Drs. Susan and Thomas Quinn and Dr. Shane Foster, of Vision Source, with Kendy Jean Charles, president of the first Optometry Students in Haiti.

The trend of new optometric educational institution launches, which added six schools to the US capacity in the last decade, now extends internationally. This week, the Republic of Haiti opened its first such facility, the newly minted School of Optometry & Vision Sciences at the Faculty of Medicine and Pharmacy of I’Université d’État d’Haïti in its capital city Port-au-Prince. The school’s five-year program aims to graduate 16 optometrists a year.

Until now, the island, which hosts a population of approximately 10 million individuals, has been home to just three optometrists.

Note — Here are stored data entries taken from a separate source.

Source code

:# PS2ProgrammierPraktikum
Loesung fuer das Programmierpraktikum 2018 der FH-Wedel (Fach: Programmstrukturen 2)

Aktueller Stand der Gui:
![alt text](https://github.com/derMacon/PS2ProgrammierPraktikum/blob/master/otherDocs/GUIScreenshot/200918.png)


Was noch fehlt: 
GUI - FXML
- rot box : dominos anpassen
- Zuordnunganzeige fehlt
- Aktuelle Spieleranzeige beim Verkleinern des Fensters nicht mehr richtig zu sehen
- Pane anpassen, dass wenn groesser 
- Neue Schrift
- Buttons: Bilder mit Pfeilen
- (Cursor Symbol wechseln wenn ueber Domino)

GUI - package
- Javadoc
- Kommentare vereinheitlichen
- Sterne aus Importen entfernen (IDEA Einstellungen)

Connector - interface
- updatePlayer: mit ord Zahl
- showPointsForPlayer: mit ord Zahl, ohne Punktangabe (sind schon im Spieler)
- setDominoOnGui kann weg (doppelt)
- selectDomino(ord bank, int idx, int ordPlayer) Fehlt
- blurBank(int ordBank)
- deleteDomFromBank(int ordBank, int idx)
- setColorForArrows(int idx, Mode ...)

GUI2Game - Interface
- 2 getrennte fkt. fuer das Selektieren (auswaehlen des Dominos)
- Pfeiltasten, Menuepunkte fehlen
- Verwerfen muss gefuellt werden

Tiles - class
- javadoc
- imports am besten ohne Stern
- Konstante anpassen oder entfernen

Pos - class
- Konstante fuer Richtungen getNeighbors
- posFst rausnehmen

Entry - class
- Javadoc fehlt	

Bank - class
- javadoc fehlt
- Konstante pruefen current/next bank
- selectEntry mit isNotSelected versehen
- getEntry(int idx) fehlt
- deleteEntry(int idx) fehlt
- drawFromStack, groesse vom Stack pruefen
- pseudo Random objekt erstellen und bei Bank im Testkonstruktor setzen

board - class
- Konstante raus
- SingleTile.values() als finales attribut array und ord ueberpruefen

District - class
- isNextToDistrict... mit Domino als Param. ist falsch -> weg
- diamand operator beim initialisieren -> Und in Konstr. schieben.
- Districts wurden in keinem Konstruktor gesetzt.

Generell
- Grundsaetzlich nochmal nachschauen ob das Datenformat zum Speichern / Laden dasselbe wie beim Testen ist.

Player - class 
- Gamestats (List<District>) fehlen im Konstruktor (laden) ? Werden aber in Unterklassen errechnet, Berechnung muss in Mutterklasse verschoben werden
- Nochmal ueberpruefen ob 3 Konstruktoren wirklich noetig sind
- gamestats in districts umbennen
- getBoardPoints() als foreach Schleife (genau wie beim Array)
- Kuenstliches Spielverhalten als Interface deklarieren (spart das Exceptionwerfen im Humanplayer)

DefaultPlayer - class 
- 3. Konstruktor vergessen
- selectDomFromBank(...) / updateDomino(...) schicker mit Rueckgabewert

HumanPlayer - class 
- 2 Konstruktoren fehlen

However, the small nation has the highest level of blindness and visual impairment in its region, according to a press release about the launch. In fact, the Haitian National Committee for the Prevention of Blindness (CNPC) estimates the prevalence of blindness at 1% while other regional data estimates moderate and severe visual impairment at 5% and 22%, respectively. 1

“With virtually no optometrists, there has been limited opportunity for the Haitians to obtain quality vision care,” said Jeff Duncan, the executive vice president and chief operating officer for Vision Source, a major donor and partner to the project.

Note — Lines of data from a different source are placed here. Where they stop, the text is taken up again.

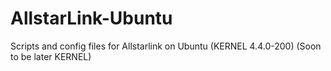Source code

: # AllstarLink-Ubuntu
Scripts and config files for Allstarlink on Ubuntu (KERNEL 4.4.0-200) (Soon to be later KERNEL)
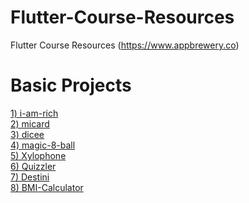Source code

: # Flutter-Course-Resources
Flutter Course Resources (https://www.appbrewery.co) 

# Basic Projects

[1) i-am-rich](https://github.com/jyshine/Flutter_i-am-rich)
<br>
[2) micard](https://github.com/jyshine/Flutter_micard)
<br>
[3) dicee](https://github.com/jyshine/Flutter_dicee)
<br>
[4) magic-8-ball](https://github.com/jyshine/Flutter_05_magic-8-ball)
<br>
[5) Xylophone](https://github.com/jyshine/Flutter_Xylophone)
<br>
[6) Quizzler](https://github.com/jyshine/Flutter_Quizzler)
<br>
[7) Destini](https://github.com/jyshine/Flutter_Destini)
<br>
[8) BMI-Calculator](https://github.com/jyshine/Flutter_bmi-calculator)

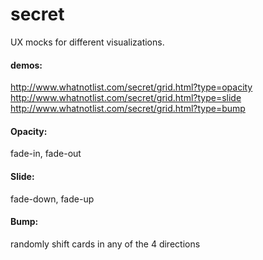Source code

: secret
=======

UX mocks for different visualizations.

#### demos:

http://www.whatnotlist.com/secret/grid.html?type=opacity
http://www.whatnotlist.com/secret/grid.html?type=slide
http://www.whatnotlist.com/secret/grid.html?type=bump


#### Opacity:

fade-in, fade-out

#### Slide:

fade-down, fade-up

#### Bump:

randomly shift cards in any of the 4 directions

Dr. Christine Bowman and Dr. Shane Foster with Vision Source participate in community outreach clinic in Port-au-Prince. 

Haiti, a nation located on the Caribbean island of Hispaniola, approximately 400 miles southeast of Cuba, has suffered a series of recent natural disasters. In particular, a devastating earthquake in 2010 cost hundreds of thousands of lives.     

The effort to open this optometry school goes back five years, according to Christina Sanko, the senior director of development at Optometry Giving Sight.

The school was founded with the aid of Vision Source and Optometry Giving Sight, a joint venture of the Brien Holden Vision Institute Foundation, International Agency for the Prevention of Blindness and the World Council of Optometry, which was created to mobilize resources from the global optometric community in an effort to eliminate refractive error blindness and low vision across the world.2

1. Tousignant B, Brûlé J. Prevalence of eye disease and visual impairment in Île de la Gonave, Haïti. Med Sante Trop. 2017 Aug 1;27(3):326-8.
2. Optometry Giving Sight. Welcome. www.givingsight.org/about2/welcome.html Accessed April 12, 2018.